Phrase when you offer someone something but it's really them who are paying for it
In Dutch, there is an idiom iemand een sigaar uit eigen doos geven, which literally means to give someone a cigar from [their] own box. The idiom is used when you offer someone something, but it's really them who are paying for it. The idiom has a negative connotation.
For example, it may be used in politics. Suppose that the government introduces major cuts to some service, then restores a fraction of it and presents it as a gift/improvement. Or suppose an employer increases some particular non-salary benefit to employees, but finances it entirely by reducing employee salaries.
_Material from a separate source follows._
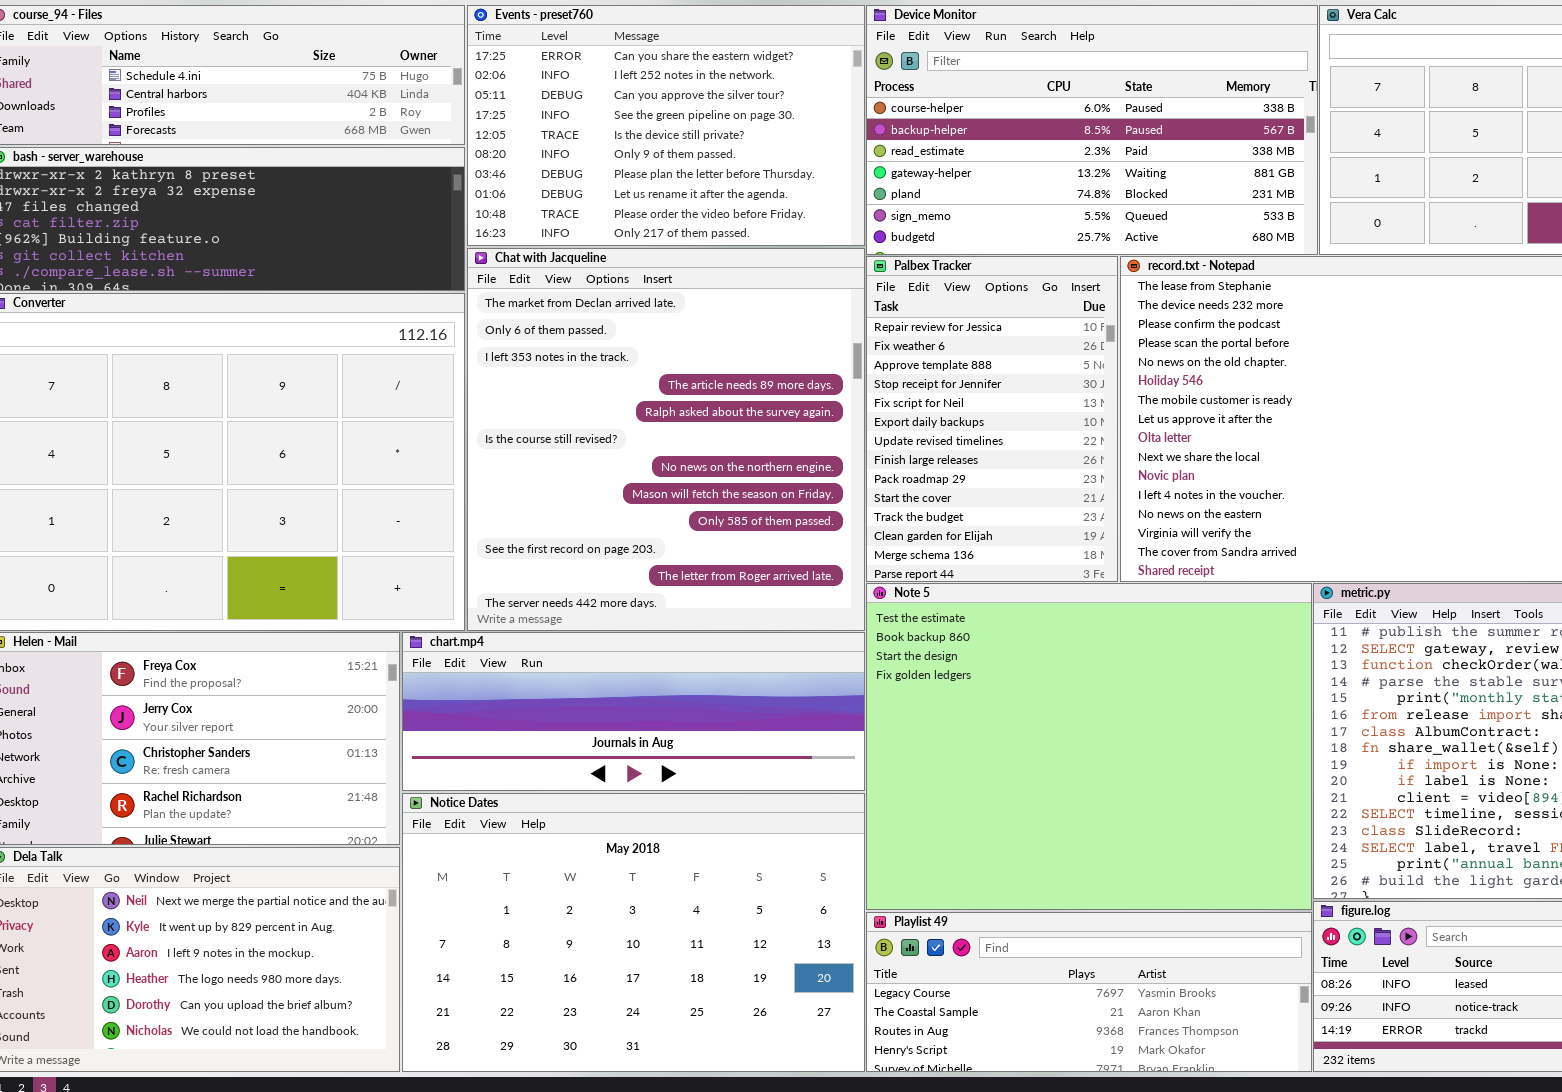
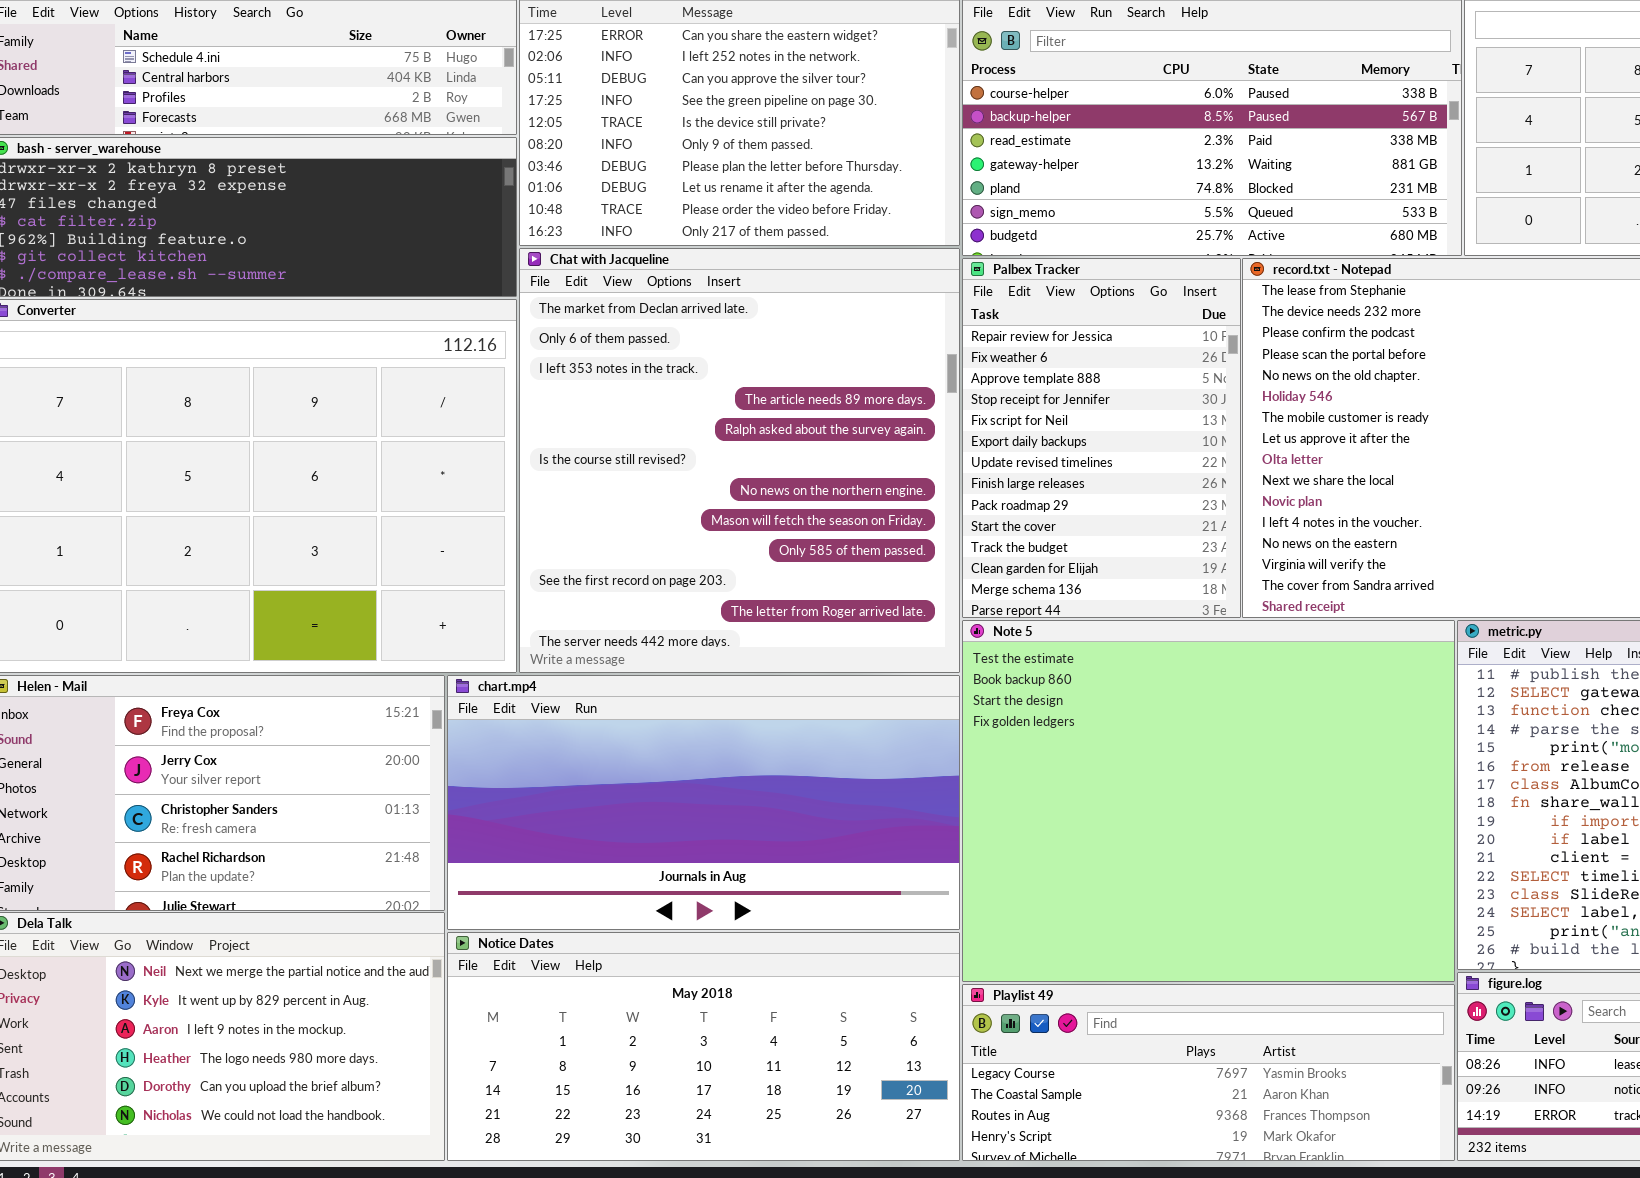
chart.mp4: [402,632,865,791] -> [447,675,960,930], resized
Notice Dates: [402,793,865,1072] -> [447,932,960,1161], resized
Critics may then refer to this as a sigaar uit eigen doos.
Is there a corresponding idiom in English? One online dictionary translates it as something out of one's own pocket, but searching the latter phrase in context does not yield examples where it is used with a meaning similar to the sigaar uit eigen doos.
Answer
There should be a comparable English idiom, but there isn't.
If it were me, I see nothing wrong with following the example of (a mere) twelve instances in Google in which a (probably Dutch) author used the English translation of the idiom in an English context.
The idiom, translated as a cigar from one's own box, is self-explanatory enough in my opinion that I would feel comfortable using it without scare quotes or any other apology.
From this link:
It is an impressive amount of technology, but it seems completely operator-driven. To a certain extent, it is a complicated way to serve the users a cigar from their own box!